** START OF SUPPLIED RECORDS **
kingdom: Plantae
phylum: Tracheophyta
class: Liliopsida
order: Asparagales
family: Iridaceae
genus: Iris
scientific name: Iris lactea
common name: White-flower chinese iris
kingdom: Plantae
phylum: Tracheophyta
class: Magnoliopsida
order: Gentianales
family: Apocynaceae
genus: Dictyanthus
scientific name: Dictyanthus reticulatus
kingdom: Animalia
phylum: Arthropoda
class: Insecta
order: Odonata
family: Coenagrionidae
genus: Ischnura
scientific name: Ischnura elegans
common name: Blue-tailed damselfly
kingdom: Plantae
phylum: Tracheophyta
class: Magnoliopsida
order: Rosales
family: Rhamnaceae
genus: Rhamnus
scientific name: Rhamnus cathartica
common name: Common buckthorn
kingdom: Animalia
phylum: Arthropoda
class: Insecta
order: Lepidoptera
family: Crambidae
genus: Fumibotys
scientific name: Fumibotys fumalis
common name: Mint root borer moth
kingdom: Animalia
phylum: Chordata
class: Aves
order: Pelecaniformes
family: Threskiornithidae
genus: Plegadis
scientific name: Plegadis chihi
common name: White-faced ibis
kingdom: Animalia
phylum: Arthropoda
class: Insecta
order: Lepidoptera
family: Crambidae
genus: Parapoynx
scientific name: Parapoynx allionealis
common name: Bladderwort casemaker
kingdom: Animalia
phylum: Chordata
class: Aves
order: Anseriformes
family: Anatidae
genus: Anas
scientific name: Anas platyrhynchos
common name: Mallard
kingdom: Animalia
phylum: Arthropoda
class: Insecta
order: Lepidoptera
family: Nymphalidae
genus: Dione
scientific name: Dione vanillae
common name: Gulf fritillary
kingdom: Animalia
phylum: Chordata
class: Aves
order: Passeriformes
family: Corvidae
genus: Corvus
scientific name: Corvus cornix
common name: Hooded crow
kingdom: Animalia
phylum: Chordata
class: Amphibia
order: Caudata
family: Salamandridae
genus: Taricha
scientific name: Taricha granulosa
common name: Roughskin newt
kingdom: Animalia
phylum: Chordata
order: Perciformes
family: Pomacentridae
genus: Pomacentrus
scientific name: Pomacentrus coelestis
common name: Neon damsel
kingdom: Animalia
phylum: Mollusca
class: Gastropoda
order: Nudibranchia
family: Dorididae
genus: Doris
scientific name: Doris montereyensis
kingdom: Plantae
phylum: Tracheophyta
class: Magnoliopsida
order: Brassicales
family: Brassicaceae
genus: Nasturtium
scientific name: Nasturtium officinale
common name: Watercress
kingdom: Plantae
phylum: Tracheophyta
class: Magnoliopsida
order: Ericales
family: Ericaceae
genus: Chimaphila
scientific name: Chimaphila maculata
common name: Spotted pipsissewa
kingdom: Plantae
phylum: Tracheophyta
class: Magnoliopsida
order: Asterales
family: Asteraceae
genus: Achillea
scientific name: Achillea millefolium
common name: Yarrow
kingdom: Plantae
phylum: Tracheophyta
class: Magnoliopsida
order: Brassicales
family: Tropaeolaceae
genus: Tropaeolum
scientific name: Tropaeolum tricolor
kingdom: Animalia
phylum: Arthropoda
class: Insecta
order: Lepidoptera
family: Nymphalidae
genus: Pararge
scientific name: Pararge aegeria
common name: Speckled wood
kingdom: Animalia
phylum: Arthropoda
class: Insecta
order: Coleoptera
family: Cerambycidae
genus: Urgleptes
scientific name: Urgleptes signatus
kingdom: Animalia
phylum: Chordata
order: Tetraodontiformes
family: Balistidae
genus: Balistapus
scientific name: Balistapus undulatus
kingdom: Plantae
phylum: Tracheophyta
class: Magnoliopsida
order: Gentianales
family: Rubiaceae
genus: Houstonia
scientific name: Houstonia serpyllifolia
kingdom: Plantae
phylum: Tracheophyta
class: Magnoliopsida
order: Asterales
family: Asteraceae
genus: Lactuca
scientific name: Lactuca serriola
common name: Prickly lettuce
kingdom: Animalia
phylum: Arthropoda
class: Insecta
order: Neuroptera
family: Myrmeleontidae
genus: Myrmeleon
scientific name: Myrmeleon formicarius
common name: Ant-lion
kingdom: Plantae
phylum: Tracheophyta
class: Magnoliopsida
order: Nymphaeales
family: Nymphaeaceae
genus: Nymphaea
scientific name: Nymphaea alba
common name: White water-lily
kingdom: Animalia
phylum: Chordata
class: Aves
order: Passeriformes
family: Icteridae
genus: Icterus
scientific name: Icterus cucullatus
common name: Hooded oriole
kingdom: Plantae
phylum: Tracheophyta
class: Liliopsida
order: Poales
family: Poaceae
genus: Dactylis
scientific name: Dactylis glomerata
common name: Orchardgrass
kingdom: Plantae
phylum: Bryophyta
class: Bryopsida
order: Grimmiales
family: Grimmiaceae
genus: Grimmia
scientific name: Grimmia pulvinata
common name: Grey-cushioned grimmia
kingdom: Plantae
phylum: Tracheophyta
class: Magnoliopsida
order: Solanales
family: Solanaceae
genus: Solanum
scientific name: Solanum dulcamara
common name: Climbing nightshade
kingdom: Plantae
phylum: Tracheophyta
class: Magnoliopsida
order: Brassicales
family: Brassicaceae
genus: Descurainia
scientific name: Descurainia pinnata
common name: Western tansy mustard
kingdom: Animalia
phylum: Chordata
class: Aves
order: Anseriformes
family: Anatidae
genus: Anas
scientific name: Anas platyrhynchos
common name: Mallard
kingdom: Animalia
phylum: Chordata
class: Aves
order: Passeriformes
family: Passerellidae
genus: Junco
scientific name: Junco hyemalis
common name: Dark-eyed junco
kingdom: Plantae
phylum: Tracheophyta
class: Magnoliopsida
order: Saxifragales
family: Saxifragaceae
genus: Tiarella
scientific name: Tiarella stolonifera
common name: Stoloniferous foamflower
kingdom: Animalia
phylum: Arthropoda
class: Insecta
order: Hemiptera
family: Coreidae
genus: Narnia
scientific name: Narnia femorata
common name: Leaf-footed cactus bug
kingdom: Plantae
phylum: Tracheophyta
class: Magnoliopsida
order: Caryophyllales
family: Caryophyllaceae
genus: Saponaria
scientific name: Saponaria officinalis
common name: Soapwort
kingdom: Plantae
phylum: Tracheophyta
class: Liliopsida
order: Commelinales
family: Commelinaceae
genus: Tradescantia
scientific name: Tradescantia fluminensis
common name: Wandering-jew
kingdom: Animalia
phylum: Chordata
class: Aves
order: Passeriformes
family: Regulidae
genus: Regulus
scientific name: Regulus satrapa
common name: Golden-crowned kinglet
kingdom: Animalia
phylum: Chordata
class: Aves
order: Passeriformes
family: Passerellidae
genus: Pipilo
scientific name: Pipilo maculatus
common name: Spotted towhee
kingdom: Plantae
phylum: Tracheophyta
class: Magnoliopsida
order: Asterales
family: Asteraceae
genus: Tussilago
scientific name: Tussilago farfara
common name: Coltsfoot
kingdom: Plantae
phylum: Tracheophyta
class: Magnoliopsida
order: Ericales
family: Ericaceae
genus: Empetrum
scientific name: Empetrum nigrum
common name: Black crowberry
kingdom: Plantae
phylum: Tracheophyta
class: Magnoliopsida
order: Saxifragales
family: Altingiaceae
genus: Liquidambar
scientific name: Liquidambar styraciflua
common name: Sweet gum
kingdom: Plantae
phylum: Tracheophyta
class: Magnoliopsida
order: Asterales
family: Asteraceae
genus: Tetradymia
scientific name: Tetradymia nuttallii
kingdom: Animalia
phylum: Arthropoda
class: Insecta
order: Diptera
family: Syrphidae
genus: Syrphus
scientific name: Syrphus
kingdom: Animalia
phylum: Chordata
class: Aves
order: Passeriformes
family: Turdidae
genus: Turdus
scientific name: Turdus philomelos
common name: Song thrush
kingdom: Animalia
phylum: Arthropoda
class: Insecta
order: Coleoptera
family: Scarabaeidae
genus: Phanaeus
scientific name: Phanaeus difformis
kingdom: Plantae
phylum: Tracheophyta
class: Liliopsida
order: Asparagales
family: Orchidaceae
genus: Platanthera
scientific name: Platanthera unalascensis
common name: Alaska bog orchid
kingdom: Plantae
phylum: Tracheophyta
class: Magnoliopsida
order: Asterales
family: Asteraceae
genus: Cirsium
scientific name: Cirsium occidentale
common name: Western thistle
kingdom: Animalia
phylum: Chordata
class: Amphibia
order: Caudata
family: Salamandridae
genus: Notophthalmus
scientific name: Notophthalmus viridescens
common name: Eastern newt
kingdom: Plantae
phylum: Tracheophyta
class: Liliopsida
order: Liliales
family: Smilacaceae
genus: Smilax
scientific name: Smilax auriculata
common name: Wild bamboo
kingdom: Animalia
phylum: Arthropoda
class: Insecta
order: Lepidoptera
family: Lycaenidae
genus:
** END OF SUPPLIED RECORDS **
WHAT THE EXERCISE ASKS
Recast the part of the records that opens with the line containing "genus: Pomacentrus" and closes with the line containing "scientific name: Achillea millefolium" as a two-column CSV with the headers field and value. Give one row per line, put each entry in double quotes, and replace any line breaks with spaces.

EXERCISE SOLUTION
field,value
"genus:","Pomacentrus"
"scientific name:","Pomacentrus coelestis"
"common name:","Neon damsel"
"kingdom:","Animalia"
"phylum:","Mollusca"
"class:","Gastropoda"
"order:","Nudibranchia"
"family:","Dorididae"
"genus:","Doris"
"scientific name:","Doris montereyensis"
"kingdom:","Plantae"
"phylum:","Tracheophyta"
"class:","Magnoliopsida"
"order:","Brassicales"
"family:","Brassicaceae"
"genus:","Nasturtium"
"scientific name:","Nasturtium officinale"
"common name:","Watercress"
"kingdom:","Plantae"
"phylum:","Tracheophyta"
"class:","Magnoliopsida"
"order:","Ericales"
"family:","Ericaceae"
"genus:","Chimaphila"
"scientific name:","Chimaphila maculata"
"common name:","Spotted pipsissewa"
"kingdom:","Plantae"
"phylum:","Tracheophyta"
"class:","Magnoliopsida"
"order:","Asterales"
"family:","Asteraceae"
"genus:","Achillea"
"scientific name:","Achillea millefolium"